* TRECHO DO DOCUMENTO:
——
MULHERES
25/02/2015 11:33 -03 | Atualizado 26/01/2017 22:03 -02

Câmara aprova regime de urgência para projeto que torna feminicídio um crime hediondo

Montagem/Estadão Conteúdo

A Câmara dos Deputados aprovou na sessão de terça-feira (24) o pedido de urgência para o projeto que tipifica o feminicídio como homicídio qualificado e o inclui no rol de crimes hediondos. O requerimento foi assinado pelos líderes e colocado em votação pelo presidente da Câmara, Eduardo Cunha (PMDB-RJ).

Cunha tem sido acusado de ser fundamentalista religioso e de negligenciar a pauta progressista. Recentemente, ele disse que a legalização do aborto só seria aprovada se passassem por cima do cadáver dele.
——
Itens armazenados
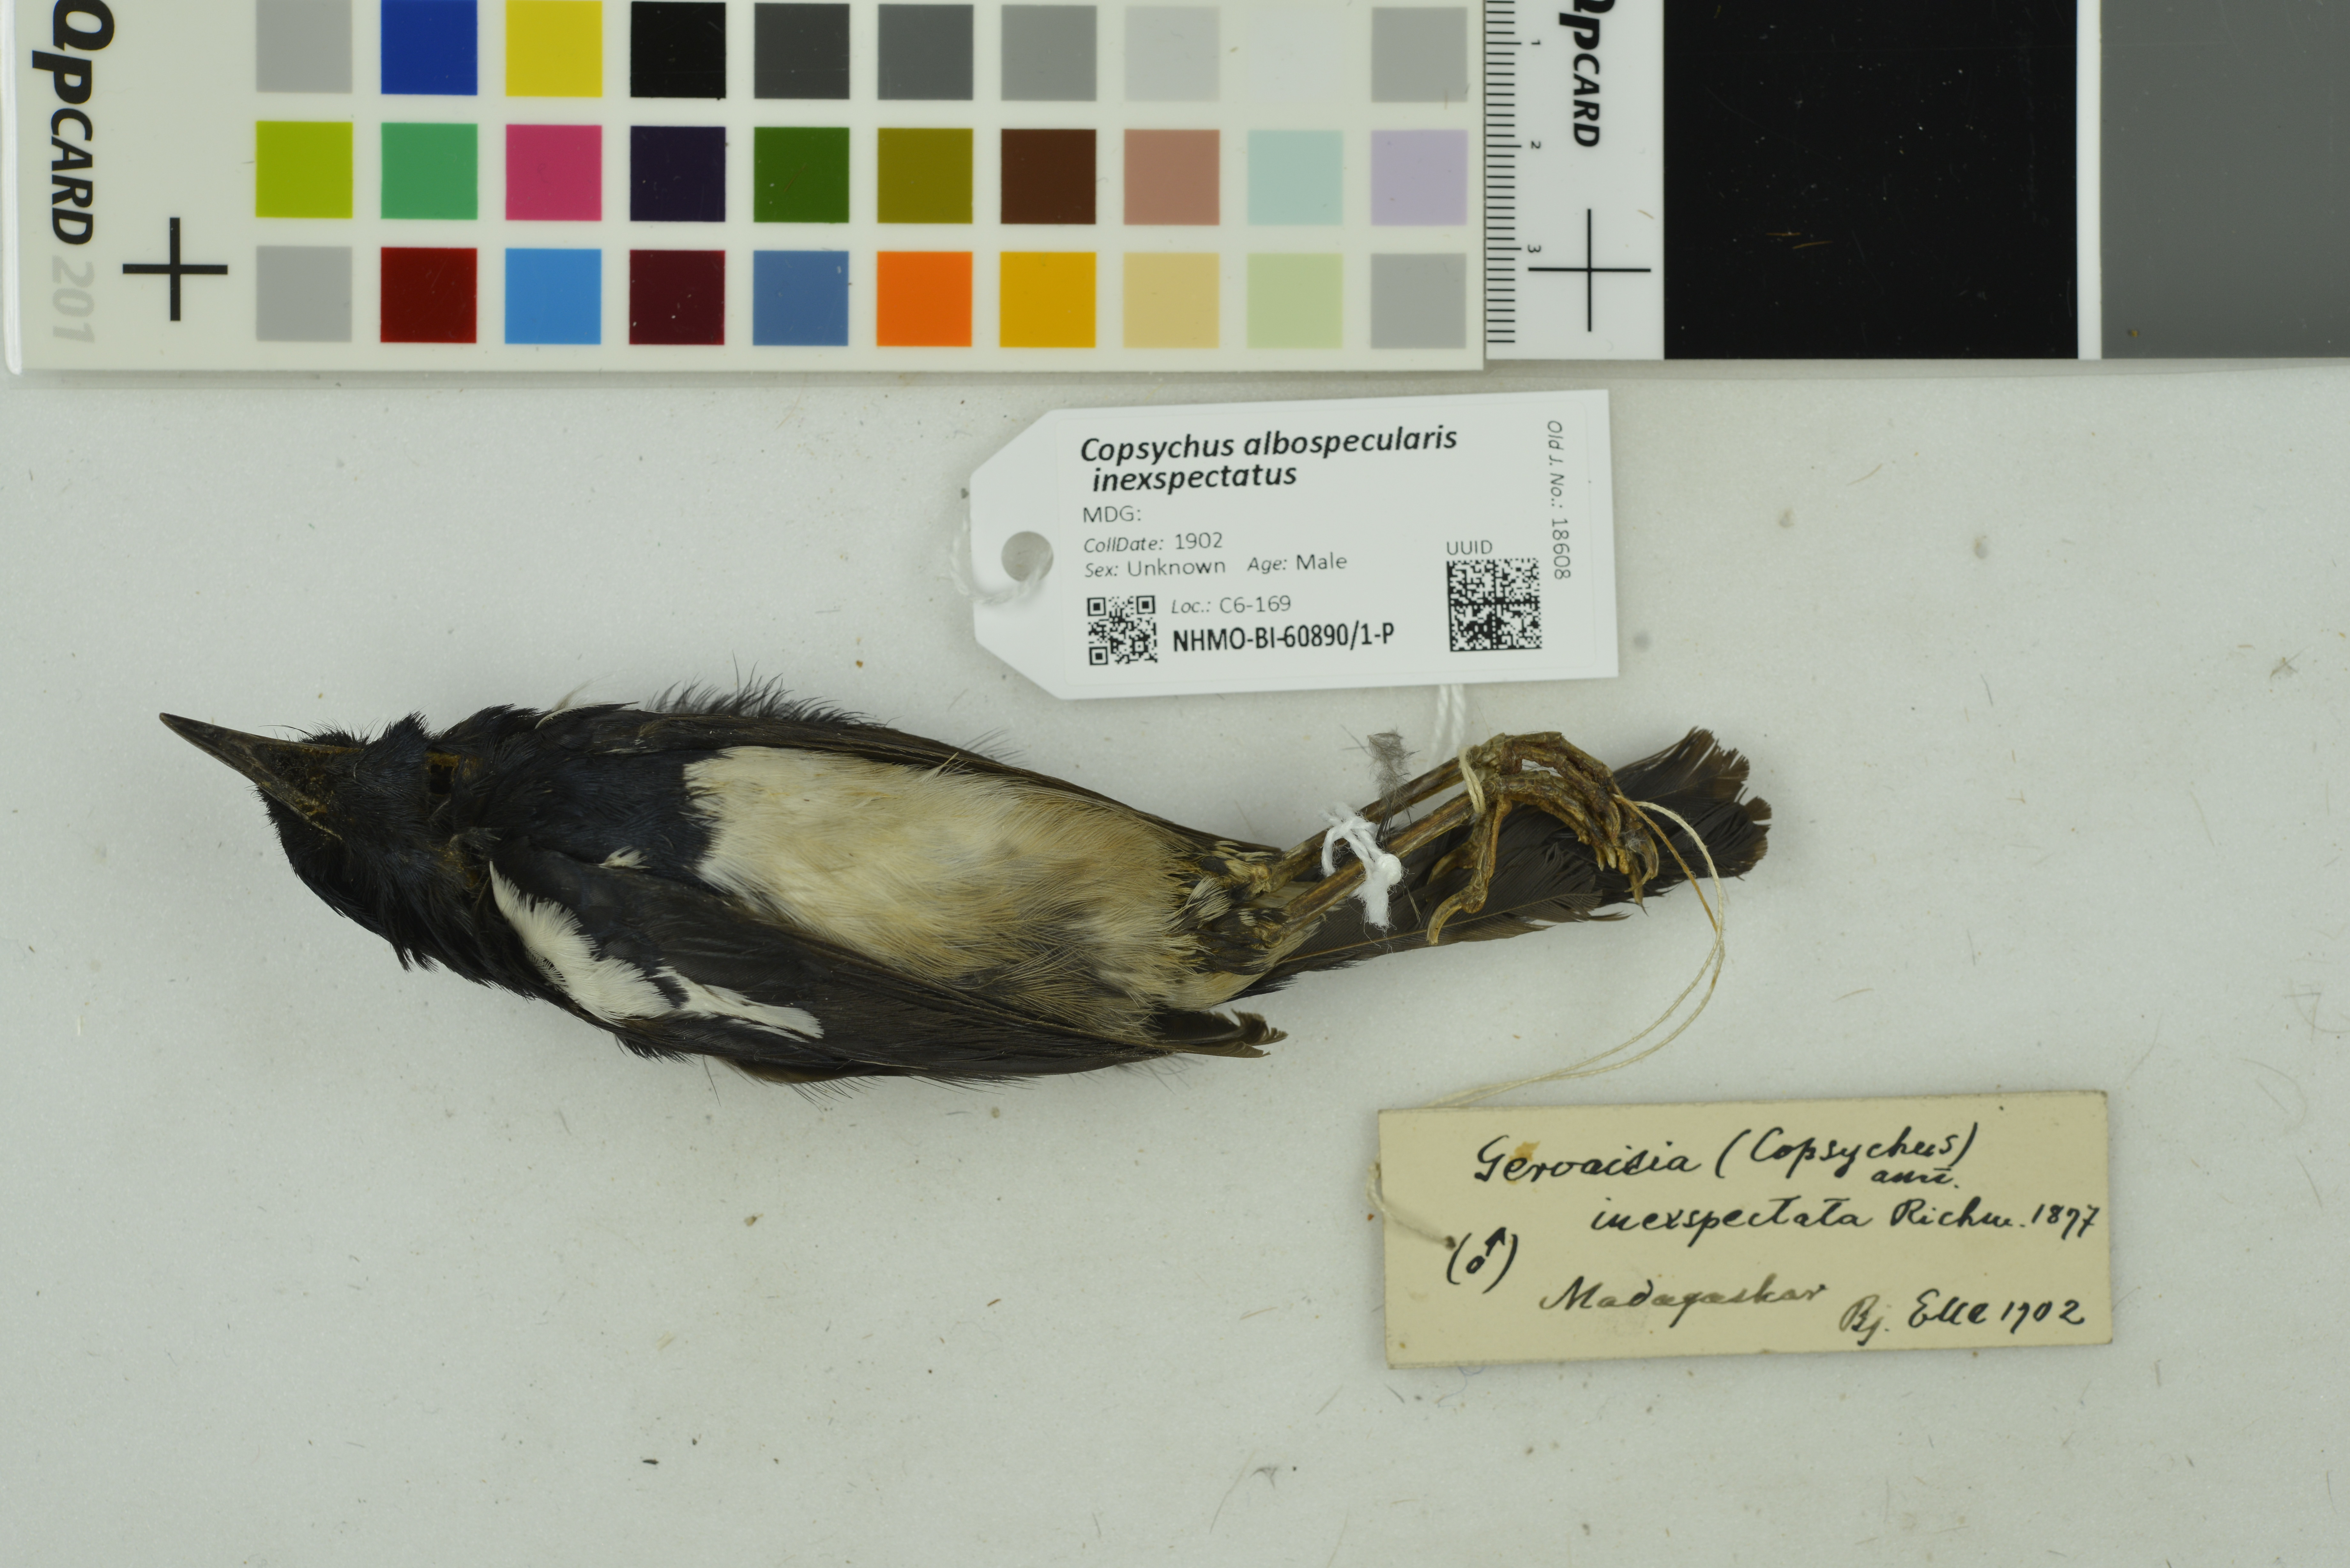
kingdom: Animalia
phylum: Chordata
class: Aves
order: Passeriformes
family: Muscicapidae
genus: Copsychus
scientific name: Copsychus albospecularis
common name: Madagascar magpie-robin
——
Indique se cada afirmação abaixo está de acordo com a notícia sobre o feminicídio, respondendo sim ou não e citando literalmente o trecho da notícia que decide a questão. (a) A Câmara dos Deputados aprovou o pedido de urgência na sessão de terça-feira. (b) O requerimento de urgência foi assinado somente pelo presidente da Câmara. (c) O projeto inclui o feminicídio no rol de crimes hediondos.

* RESPOSTA DO EXERCÍCIO:
(a) Sim: "A Câmara dos Deputados aprovou na sessão de terça-feira (24) o pedido de urgência"
(b) Não: "O requerimento foi assinado pelos líderes e colocado em votação pelo presidente da Câmara"
(c) Sim: "o inclui no rol de crimes hediondos"